Document section:

First, the quasi-static compression simulation analysis is carried out for the monolayer Miura-ori unit in Figure 3D and the mirror metamaterial unit in Figure 4A. The geometric parameters of the structure are as follows: $a=20\mathrm{m}\mathrm{m}$, $b=20\mathrm{m}\mathrm{m}$, $h=1\mathrm{m}\mathrm{m}$, $\phi =45°$, $\gamma =100°$. The top rigid plate compresses the structure downward at the speed of 1 m/s. In this case, the kinetic energy and internal energy ratio of the model are less than 0.5%, which can be seen as quasi-static compression. Other settings of the simulation model, such as material parameters, are described in the above.

Dataset excerpt:
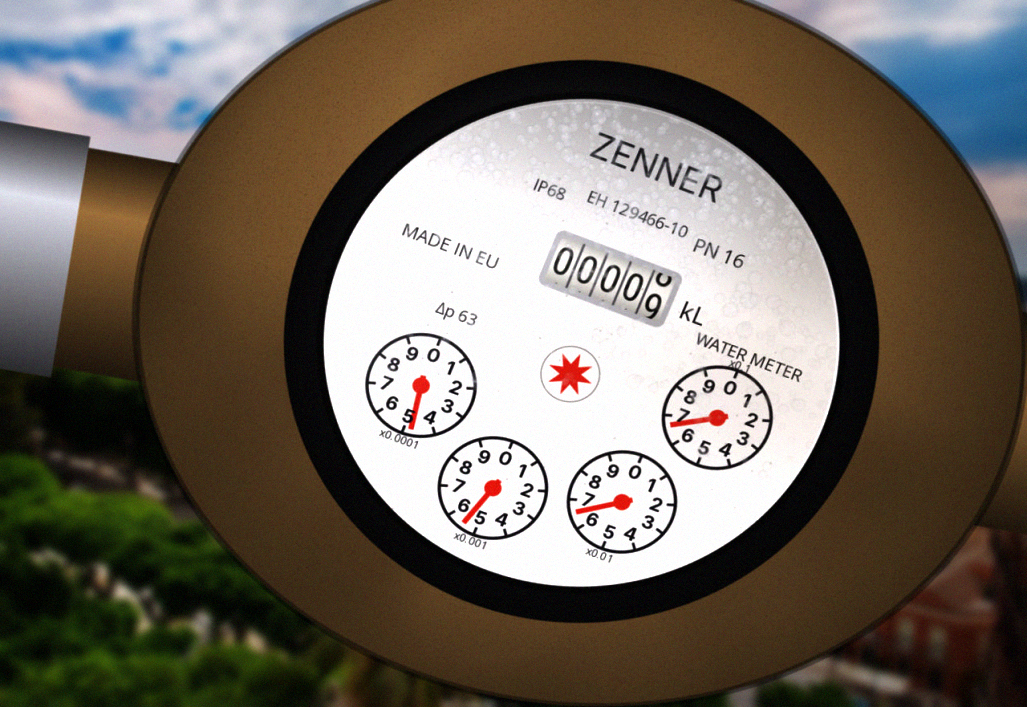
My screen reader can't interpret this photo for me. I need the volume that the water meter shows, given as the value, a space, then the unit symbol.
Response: 8.6654 kL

Activity list:
**A.** From the Miura-ori simulation passage above, reproduce word for word the portion starting at "First, the quasi-static" and ending at "in the above.".
**B.** Render into French the following sentence from the Miura-ori simulation passage: "The top rigid plate compresses the structure downward at the speed of 1 m/s."
**C.** Name every geometric parameter that the Miura-ori simulation passage specifies, together with its stated value.

List of answers:
**A.**
First, the quasi-static compression simulation analysis is carried out for the monolayer Miura-ori unit in Figure 3D and the mirror metamaterial unit in Figure 4A. The geometric parameters of the structure are as follows: $a=20\mathrm{m}\mathrm{m}$, $b=20\mathrm{m}\mathrm{m}$, $h=1\mathrm{m}\mathrm{m}$, $\phi =45°$, $\gamma =100°$. The top rigid plate compresses the structure downward at the speed of 1 m/s. In this case, the kinetic energy and internal energy ratio of the model are less than 0.5%, which can be seen as quasi-static compression. Other settings of the simulation model, such as material parameters, are described in the above.

**B.** La plaque rigide supérieure comprime la structure vers le bas à une vitesse de 1 m/s.

**C.**
a = 20 mm
b = 20 mm
h = 1 mm
φ = 45°
γ = 100°